Turkish budget carrier Pegasus Airlines has received three Airbus A320neo-family jets through the remote process – dubbed ‘e-Delivery’ by the airframer – which combines a delegated technical acceptance completion with an electronic transfer-of-title, before the aircraft is picked up for ferry, either by the customer or a third party.

Pegasus A321neo

Source: Airbus

Pegasus received this A321neo at Hamburg through the ‘e-Delivery’ scheme

“Business continuity is not just a buzz-word,” Airbus head of contracts delivery Alain Vilanove tells FlightGlobal. “It’s a reality to Airbus.”

Vilanove says the airframer had been using the electronic transfer-of-title capability for some 45-50 deliveries over the past year.

But with government restrictions and changes to working practices obstructing routine deliveries, leading to newly-completed aircraft being parked, Airbus has incorporated this capability into a broader ‘virtual’ end-to-end process.

Vilanove believes the efficiency and cost-savings of the ‘e-Delivery’ scheme – through reduced travel and accommodation expense, and eliminating the need for customers’ key personnel to leave their workplace – mean it is likely to become a regular option, even after the crisis passes.

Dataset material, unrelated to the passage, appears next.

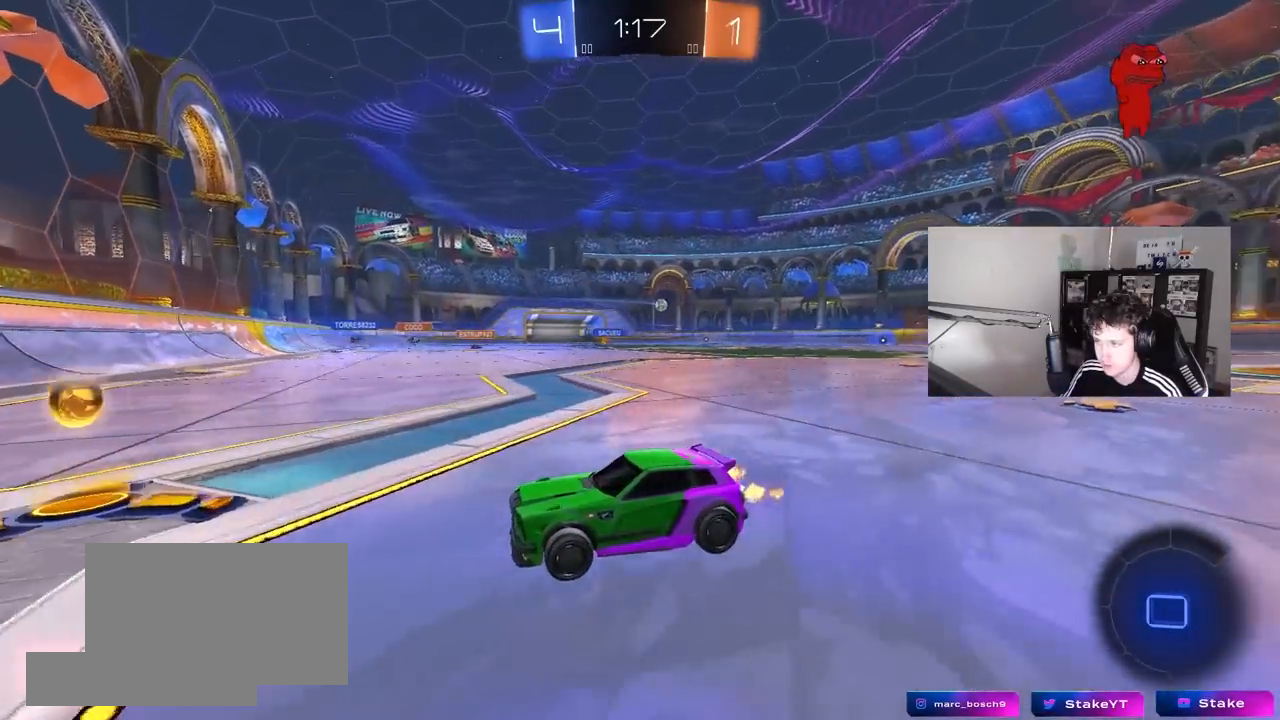
{"keys": ["d", "w"], "mouse": ["left"], "mouse_move": "still", "events": [[100, "shift", "down"], [183, "shift", "up"], [383, "mouse_left", "down"]]}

“We’ve seen a trend. We’re going to use this tool more and more,” he says. Vilanove envisions a substantial proportion of deliveries, perhaps 30% or more, being conducted remotely within a couple of years.

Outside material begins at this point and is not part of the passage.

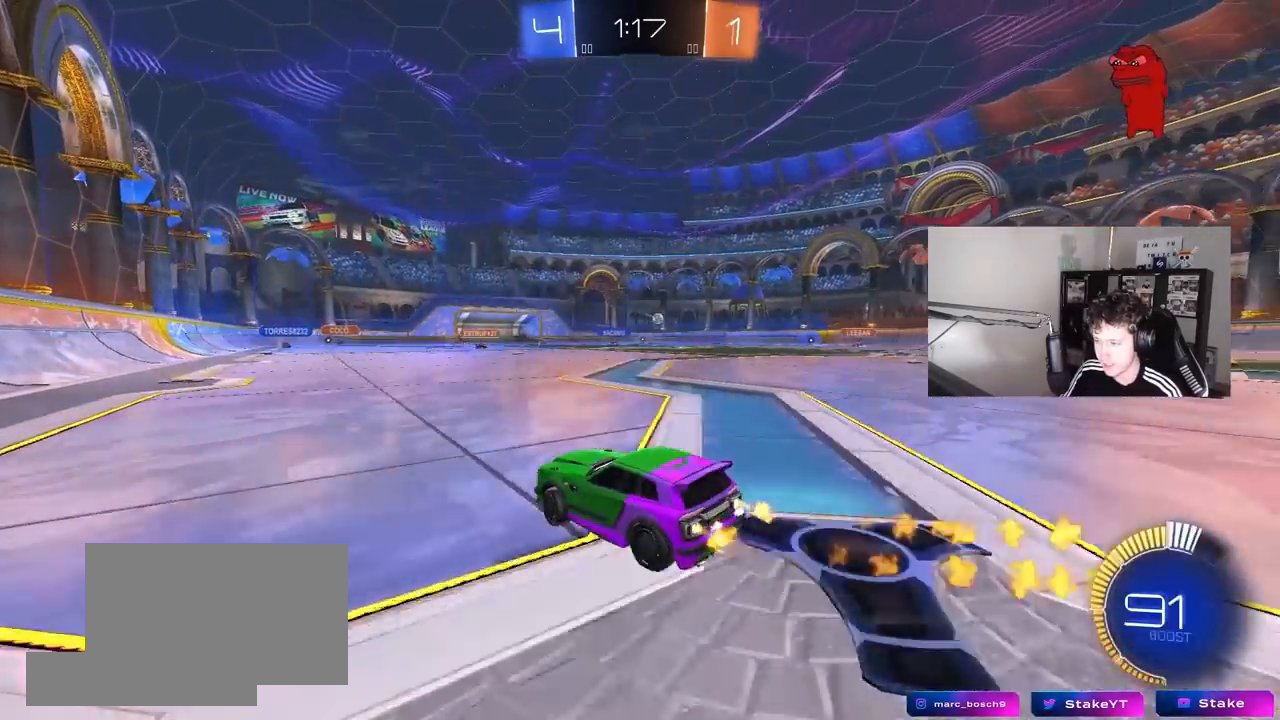
{"keys": ["d", "s", "shift"], "mouse": ["left"], "mouse_move": "still", "events": [[167, "mouse_right", "down"], [250, "mouse_right", "up"], [250, "shift", "down"], [300, "mouse_right", "down"], [350, "s", "down"], [350, "w", "up"], [483, "mouse_right", "up"]]}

“I personally don’t see a negative side to this,” he says, although he acknowledges that some customers might still prefer the social engagement that accompanies deliveries.

Technical acceptance is the first stage of the formal process and the customer can delegate this aspect to Airbus through the final assembly line customer manager. Completion includes ground checks, acceptance test flight and documentation, and – if necessary – any cosmetic refinements.

Vilanove says a customer’s willingness to allow this work to be conducted remotely illustrates its “ultimate proof of trust” in the airframer.

The technical acceptance is a condition of transfer-of-title, which is undertaken through a secure collaborative sales contract platform.

“This brings them all together, wherever they happen to be, into one real-time virtual environment where they can optimise and simplify all the contractual transactions,” the airframer states.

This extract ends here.